The one study that carefully examined the effects of coconut oil on weight loss was a very small one, with only 40 women participating. Half of them used two tablespoons of coconut oil for cooking daily while the others used soybean oil. All the participants cut 200 calories from their daily diets and exercised four days a week. After three months, the women in both groups had each lost about two pounds. This is far from an impressive result, and the cut of calories with exercise would be the much more likely reason for the weight loss, not the MCTs. To date, no study has shown that using coconut oil leads to significant weight loss.
But what about the Pacific island populations who consume lots of coconut (though not necessarily coconut oil) and have low rates of heart disease? That may be true, but their traditional diet - rich in fish, fruit and vegetables and lacking in refined sugar, soft drinks and processed foods - is very different from the standard American diet, so a comparison is not really valid when it comes to the rates of heart disease.
You may have come across reports that coconut oil can help Alzheimer’s disease patients. However, there have been no studies of coconut oil as a treatment for Alzheimer’s disease and, as yet, no scientific evidence that it provides any benefit.
So, if you want to loose weight and/or lower your risk of heart disease, coconut oil is not a good choice. There’s no evidence that consuming coconut oil can lower the risk of heart disease. An article in the April 2016 Nutrition Reviews titled "Coconut Oil Consumption and Cardiovascular Risk Factors in Humans,” reviewed findings from 21 studies, most of which examined the effects of coconut oil or coconut products on cholesterol levels.
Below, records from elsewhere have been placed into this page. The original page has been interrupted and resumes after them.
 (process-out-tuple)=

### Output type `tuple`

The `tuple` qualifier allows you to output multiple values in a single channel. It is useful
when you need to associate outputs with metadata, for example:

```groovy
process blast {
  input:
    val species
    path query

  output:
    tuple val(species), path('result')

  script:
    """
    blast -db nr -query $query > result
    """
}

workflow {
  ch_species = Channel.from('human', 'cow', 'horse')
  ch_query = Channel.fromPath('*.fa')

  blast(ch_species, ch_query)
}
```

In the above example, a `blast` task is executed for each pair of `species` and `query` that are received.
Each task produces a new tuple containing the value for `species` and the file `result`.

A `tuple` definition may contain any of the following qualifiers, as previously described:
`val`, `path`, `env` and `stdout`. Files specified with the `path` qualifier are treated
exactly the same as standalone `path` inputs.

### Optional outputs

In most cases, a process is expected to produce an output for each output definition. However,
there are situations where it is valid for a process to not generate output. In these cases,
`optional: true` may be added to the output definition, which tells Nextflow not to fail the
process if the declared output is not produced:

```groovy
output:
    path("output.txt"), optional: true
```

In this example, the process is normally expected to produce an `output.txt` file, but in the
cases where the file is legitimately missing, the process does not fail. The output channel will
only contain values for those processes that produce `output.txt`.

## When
Eight were clinical trials, in which volunteers consumed different types of fats, including coconut oil, butter, and unsaturated vegetable oils (such as olive, sunflower, safflower, and corn oil) for short periods of time. Compared with the unsaturated oils, coconut oil raised total, HDL, and LDL cholesterol levels, although not as much as butter did.
In contrast, there’s a wealth of data showing that diets rich in unsaturated fat, especially olive oil, lower the risk of cardiovascular disease. The evidence comes not only from many observational studies, but also a landmark clinical trial from Spain following over 7000 men and women for almost 5 years, found that people who ate a Mediterranean-style diet enhanced with extra-virgin olive oil or nuts had a significantly lower risk of heart attack, stroke, and death from heart disease than people who followed a low-fat diet.
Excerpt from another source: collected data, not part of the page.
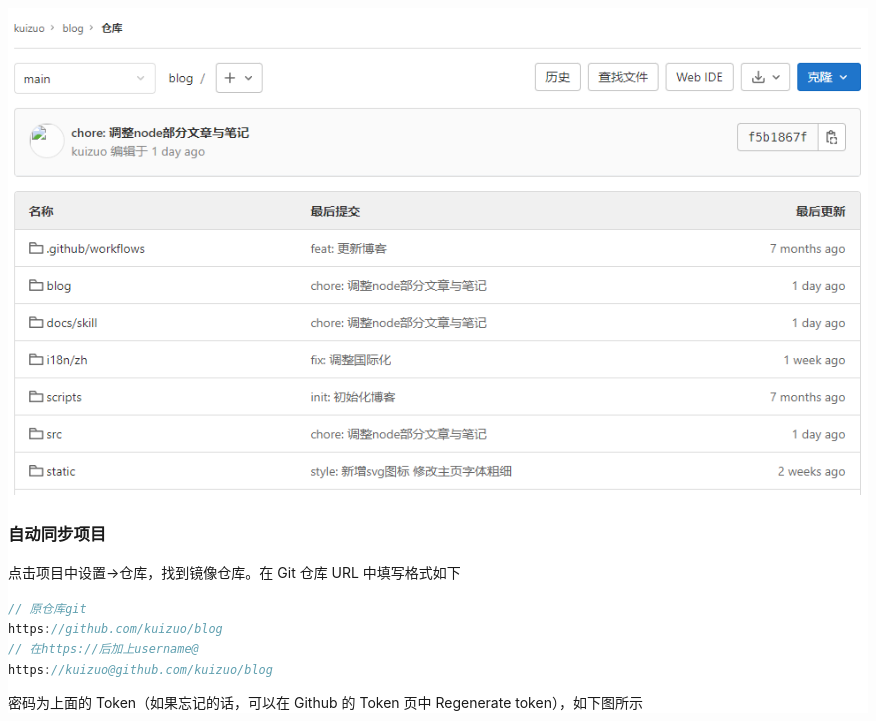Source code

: ![](./images/1681807270364.png)

### 自动同步项目

点击项目中设置->仓库，找到镜像仓库。在 Git 仓库 URL 中填写格式如下

```js
// 原仓库git
https://github.com/kuizuo/blog
// 在https://后加上username@
https://kuizuo@github.com/kuizuo/blog
```

密码为上面的 Token（如果忘记的话，可以在 Github 的 Token 页中 Regenerate token），如下图所示
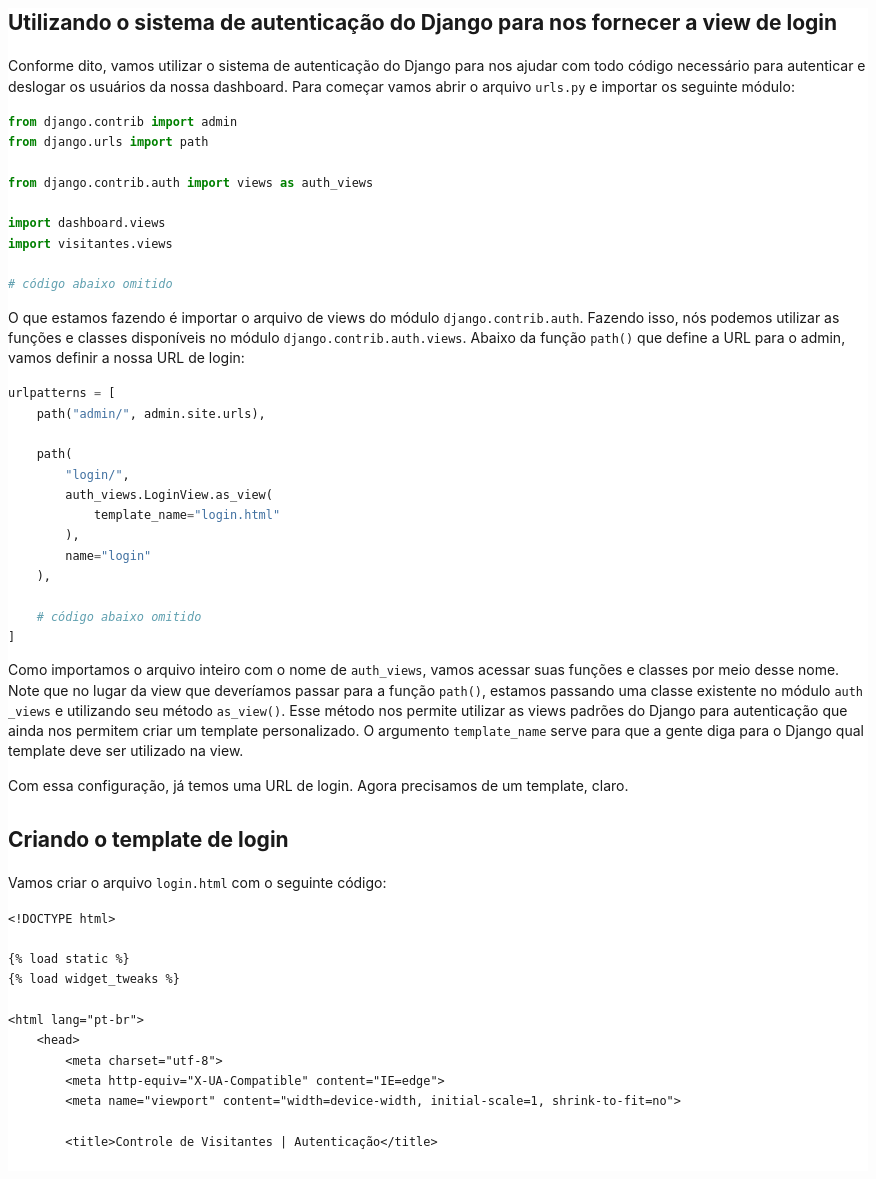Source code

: ## Utilizando o sistema de autenticação do Django para nos fornecer a view de login

Conforme dito, vamos utilizar o sistema de autenticação do Django para nos ajudar com todo código necessário para autenticar e deslogar os usuários da nossa dashboard. Para começar vamos abrir o arquivo `urls.py` e importar os seguinte módulo:

```python
from django.contrib import admin
from django.urls import path

from django.contrib.auth import views as auth_views

import dashboard.views
import visitantes.views

# código abaixo omitido
```

O que estamos fazendo é importar o arquivo de views do módulo `django.contrib.auth`. Fazendo isso, nós podemos utilizar as funções e classes disponíveis no módulo `django.contrib.auth.views`. Abaixo da função `path()` que define a URL para o admin, vamos definir a nossa URL de login:

```python
urlpatterns = [
    path("admin/", admin.site.urls),

    path(
        "login/",
        auth_views.LoginView.as_view(
            template_name="login.html"
        ),
        name="login"
    ),
    
    # código abaixo omitido
]
```

Como importamos o arquivo inteiro com o nome de `auth_views`, vamos acessar suas funções e classes por meio desse nome. Note que no lugar da view que deveríamos passar para a função `path()`, estamos passando uma classe existente no módulo `auth_views` e utilizando seu método `as_view()`. Esse método nos permite utilizar as views padrões do Django para autenticação que ainda nos permitem criar um template personalizado. O argumento `template_name` serve para que a gente diga para o Django qual template deve ser utilizado na view.

Com essa configuração, já temos uma URL de login. Agora precisamos de um template, claro.

## Criando o template de login

Vamos criar o arquivo `login.html` com o seguinte código:

```markup
<!DOCTYPE html>

{% load static %}
{% load widget_tweaks %}

<html lang="pt-br">
    <head>
        <meta charset="utf-8">
        <meta http-equiv="X-UA-Compatible" content="IE=edge">
        <meta name="viewport" content="width=device-width, initial-scale=1, shrink-to-fit=no">
        
        <title>Controle de Visitantes | Autenticação</title>
        
```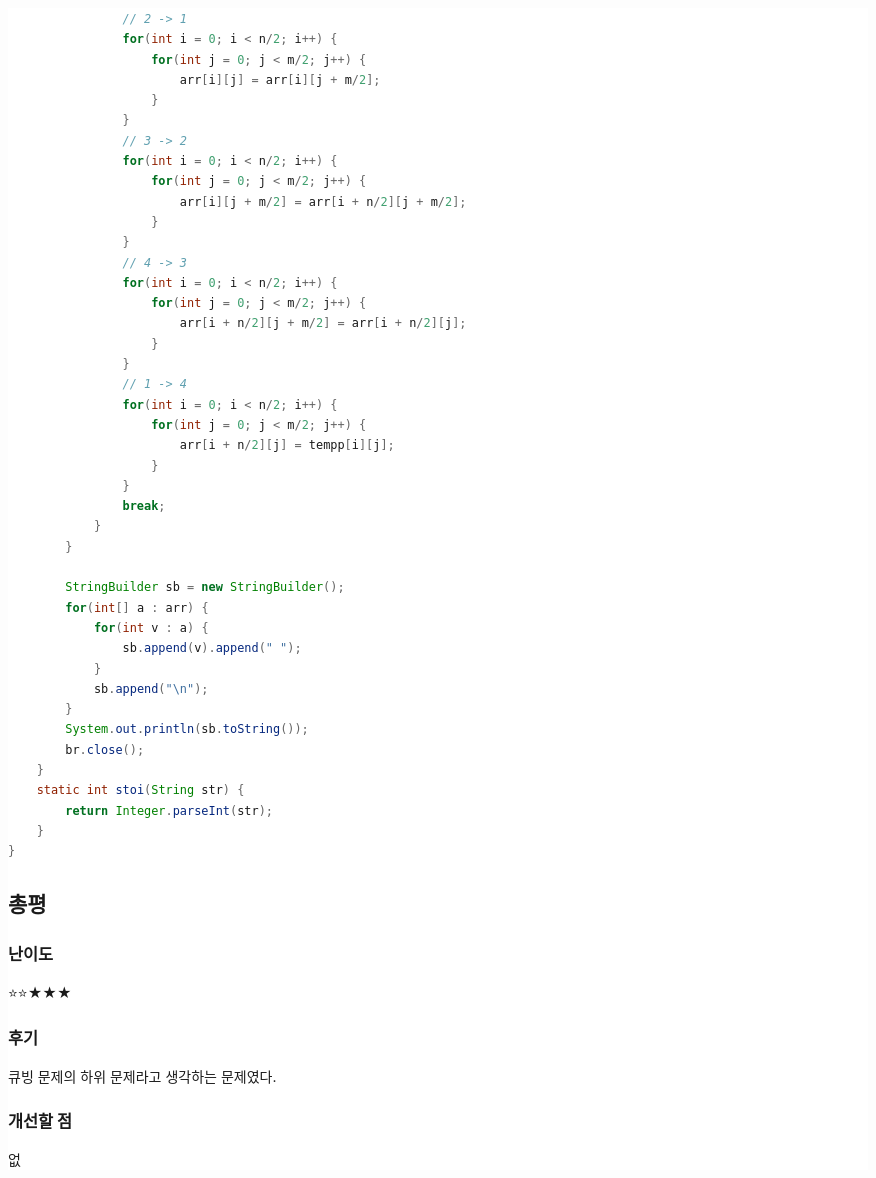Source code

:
 ```java
    			// 2 -> 1
    			for(int i = 0; i < n/2; i++) {
    				for(int j = 0; j < m/2; j++) {
    					arr[i][j] = arr[i][j + m/2];
    				}
    			}
    			// 3 -> 2
    			for(int i = 0; i < n/2; i++) {
    				for(int j = 0; j < m/2; j++) {
    					arr[i][j + m/2] = arr[i + n/2][j + m/2];
    				}
    			}
    			// 4 -> 3
    			for(int i = 0; i < n/2; i++) {
    				for(int j = 0; j < m/2; j++) {
    					arr[i + n/2][j + m/2] = arr[i + n/2][j];
    				}
    			}
    			// 1 -> 4
    			for(int i = 0; i < n/2; i++) {
    				for(int j = 0; j < m/2; j++) {
    					arr[i + n/2][j] = tempp[i][j];
    				}
    			}
    			break;
    		}
    	}
    	
    	StringBuilder sb = new StringBuilder();
    	for(int[] a : arr) {
    		for(int v : a) {
    			sb.append(v).append(" ");
    		}
    		sb.append("\n");
    	}
    	System.out.println(sb.toString());
    	br.close();
    }
    static int stoi(String str) {
    	return Integer.parseInt(str);
    }
}
```

## 총평
### 난이도
⭐⭐★★★
### 후기
큐빙 문제의 하위 문제라고 생각하는 문제였다.  
### 개선할 점
없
A particular problem with the hype around coconut oil occurs when people eat them with refined grains (which turn into sugar) such as breads and pasta or sugary foods. This 'mixed meal' combination amplifies the inflammatory effects of sugar.
In essence, when it comes to your health, you need to look at the whole picture rather than an isolated ingredient. Coconut oil interacts differently in the human body depending on what else is being consumed. Supplementing a high-sugar, high-refined-carb diet with coconut oil will increase the bad type of cholesterol and contribute to inflammation. If you're not going to eat vegetables and avoid energy dense high-carb junk foods, then you should limit your saturated fat intake - coconut oil included.
Portion size also matters. The idea proposed by some so-called health authorities to add 1 to 2 tablespoons of coconut oil to every meal is not a good idea in my opinion. In many people, such a large load of fat will result in weight gain.
There’s no need to completely avoid coconut oil if you like the flavor, but it should be consumed in limited amounts in an otherwise generally healthy diet in order not to cause additional inflammation in the body. No credible studies support a carte blanche to eat tablespoons of it daily.